What the task requires
Write the next part of the text on Messiah University's engineering program, picking up after its last sentence.
══ Document text
Why Choose Messiah Engineering?
We are excited to partner with you on a journey to explore how God might use your unique giftedness for work in His Kingdom as an engineer. It is an exciting, and humbling, adventure.
You do not need to spend the next four years getting ready to serve, and then beginning your work. In our program you can begin doing gospel-advancing work right away. The engineering program partners with the Collaboratory to offer a hands-on service-learning experience. You will have a chance to learn necessary skills for engineering practice while implementing solutions that make a real difference for someone, often partners who are otherwise underserved.
Upon graduation, you will be ready to embark on your career with the humble heart of a servant, uniquely prepared for special work. Whether you continue serving in full-time missions, in a corporate setting, or anywhere in between, you will be equipped with the engineering problem-solving skills and teamwork mindset that are critical to your success.
Integrated Projects Curriculum
The Collaboratory is an academic ministry partnership of Messiah University that creates opportunities for students to work with missions-focused organizations to meet their needs and grow the students’ capabilities at the same time. Engineering students join Collaboratory project teams on a credit-bearing basis. We call this the Integrated Projects Curriculum. This four-semester experience serves as the senior design project in a format that we believe to be of greater value than a traditional senior design project.
All engineering students participate with a project team for a minimum of four semesters. In this way we have students from multiple class years working together so that when the senior class graduates the team is not left starting over, but has juniors who are ready to step up and lead the team the following year.
════
══ Supplied material
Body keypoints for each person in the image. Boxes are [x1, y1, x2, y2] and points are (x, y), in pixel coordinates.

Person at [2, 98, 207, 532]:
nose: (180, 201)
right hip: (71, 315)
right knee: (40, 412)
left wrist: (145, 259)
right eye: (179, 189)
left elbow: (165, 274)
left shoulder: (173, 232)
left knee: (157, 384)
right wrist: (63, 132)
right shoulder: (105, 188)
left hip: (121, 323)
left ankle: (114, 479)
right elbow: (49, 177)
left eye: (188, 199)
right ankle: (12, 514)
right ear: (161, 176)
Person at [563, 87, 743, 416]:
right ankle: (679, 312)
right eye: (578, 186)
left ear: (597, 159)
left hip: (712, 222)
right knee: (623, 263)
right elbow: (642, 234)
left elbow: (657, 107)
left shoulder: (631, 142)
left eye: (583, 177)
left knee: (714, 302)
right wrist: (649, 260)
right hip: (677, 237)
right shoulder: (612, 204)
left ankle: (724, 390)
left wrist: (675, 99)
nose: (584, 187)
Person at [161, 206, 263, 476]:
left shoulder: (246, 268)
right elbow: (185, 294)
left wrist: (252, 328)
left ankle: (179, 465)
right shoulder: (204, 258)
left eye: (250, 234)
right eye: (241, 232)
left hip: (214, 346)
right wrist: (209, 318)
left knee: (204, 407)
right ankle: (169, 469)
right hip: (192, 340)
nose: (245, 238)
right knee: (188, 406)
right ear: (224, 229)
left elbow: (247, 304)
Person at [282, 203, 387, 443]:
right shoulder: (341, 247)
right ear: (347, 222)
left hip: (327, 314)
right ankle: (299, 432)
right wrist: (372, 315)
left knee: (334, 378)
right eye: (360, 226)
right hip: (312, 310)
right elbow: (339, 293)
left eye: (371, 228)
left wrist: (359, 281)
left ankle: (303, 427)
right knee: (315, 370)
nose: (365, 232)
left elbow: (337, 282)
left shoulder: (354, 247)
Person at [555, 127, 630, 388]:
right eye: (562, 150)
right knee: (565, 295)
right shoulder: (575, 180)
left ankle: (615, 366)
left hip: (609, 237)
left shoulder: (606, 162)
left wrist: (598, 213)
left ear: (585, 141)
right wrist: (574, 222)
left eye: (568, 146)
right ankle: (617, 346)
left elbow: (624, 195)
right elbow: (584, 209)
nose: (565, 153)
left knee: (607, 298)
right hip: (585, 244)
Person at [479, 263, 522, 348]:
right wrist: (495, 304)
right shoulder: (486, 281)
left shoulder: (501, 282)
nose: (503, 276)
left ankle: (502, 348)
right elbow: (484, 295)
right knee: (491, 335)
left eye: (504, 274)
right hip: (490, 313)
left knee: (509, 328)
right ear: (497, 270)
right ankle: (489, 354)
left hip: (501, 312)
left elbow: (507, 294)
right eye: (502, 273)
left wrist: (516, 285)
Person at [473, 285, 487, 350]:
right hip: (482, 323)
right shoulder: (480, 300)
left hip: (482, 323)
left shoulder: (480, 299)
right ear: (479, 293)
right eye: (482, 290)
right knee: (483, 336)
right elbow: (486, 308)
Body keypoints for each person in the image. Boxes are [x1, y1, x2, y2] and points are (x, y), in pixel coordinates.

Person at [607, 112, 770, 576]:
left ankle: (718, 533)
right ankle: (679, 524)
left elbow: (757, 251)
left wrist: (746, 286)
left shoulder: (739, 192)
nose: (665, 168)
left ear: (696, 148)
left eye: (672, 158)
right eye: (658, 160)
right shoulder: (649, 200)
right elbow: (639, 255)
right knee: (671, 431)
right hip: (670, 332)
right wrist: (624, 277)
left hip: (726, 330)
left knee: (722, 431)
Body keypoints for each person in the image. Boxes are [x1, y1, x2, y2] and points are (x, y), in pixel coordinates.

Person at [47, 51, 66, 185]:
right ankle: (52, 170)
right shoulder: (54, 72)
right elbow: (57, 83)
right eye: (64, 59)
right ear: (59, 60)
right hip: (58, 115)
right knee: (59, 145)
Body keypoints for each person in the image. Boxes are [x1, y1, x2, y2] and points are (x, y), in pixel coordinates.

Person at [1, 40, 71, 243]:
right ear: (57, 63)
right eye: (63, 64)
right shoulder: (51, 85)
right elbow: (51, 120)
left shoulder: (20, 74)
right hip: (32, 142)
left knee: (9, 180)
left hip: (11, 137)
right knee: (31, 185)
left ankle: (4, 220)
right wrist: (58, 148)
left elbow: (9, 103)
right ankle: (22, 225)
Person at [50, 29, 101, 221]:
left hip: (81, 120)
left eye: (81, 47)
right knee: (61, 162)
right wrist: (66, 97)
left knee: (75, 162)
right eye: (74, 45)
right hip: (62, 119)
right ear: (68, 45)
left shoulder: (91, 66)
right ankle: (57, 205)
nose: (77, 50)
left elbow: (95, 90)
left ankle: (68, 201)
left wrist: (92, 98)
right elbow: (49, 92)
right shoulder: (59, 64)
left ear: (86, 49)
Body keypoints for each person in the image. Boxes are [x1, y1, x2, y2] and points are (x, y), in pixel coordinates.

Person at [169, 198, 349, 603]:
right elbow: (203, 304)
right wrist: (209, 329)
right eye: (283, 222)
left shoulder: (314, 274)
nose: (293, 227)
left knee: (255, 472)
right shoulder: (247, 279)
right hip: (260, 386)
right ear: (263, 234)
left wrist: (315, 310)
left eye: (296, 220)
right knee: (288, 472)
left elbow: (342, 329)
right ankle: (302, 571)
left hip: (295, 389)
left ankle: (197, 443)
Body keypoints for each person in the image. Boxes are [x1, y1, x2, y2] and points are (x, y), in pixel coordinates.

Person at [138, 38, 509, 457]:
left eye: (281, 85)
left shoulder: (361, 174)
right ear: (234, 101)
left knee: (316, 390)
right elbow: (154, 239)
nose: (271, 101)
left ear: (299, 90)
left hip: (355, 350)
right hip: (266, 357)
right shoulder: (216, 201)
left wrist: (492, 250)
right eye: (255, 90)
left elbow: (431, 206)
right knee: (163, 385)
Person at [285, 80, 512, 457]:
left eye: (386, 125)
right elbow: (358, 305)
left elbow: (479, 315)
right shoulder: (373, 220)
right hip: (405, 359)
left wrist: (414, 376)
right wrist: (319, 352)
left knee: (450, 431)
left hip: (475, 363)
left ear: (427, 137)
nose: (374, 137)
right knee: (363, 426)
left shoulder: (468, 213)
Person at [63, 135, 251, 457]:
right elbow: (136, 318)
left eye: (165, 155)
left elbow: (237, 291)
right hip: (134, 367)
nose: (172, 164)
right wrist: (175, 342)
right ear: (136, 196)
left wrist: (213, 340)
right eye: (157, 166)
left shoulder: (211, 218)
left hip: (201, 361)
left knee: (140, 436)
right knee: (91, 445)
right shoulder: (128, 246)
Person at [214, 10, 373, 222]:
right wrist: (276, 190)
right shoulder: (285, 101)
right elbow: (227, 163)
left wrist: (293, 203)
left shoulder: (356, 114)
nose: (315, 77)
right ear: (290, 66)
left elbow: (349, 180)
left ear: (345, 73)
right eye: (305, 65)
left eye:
════
Reply to the task
Students are often intrinsically motivated to serve on these projects because of the ministry needs they are meeting–prosthetics for an underserved population, pedestrian bridges for remote communities, solar power for those off the grid, or clean water for communities plagued by disease, as examples. Students are coached along the way to approach these projects with an engineering mindset and to document and communicate their results as would be done in the engineering profession. Through this process two needs are met–the physical need of the people served by the partner organization, and the educational need of the engineering student! The work of the Collaboratory and the Integrated Projects Curriculum empowers the ministry partner in their gospel-advancing work while developing a heart for service in the student, whether in international missions or an American workplace.
The integrated projects curriculum further includes a junior-level and senior-level Seminar course that encourage reflection on Christian Engineering, and the particular vocational call on each student.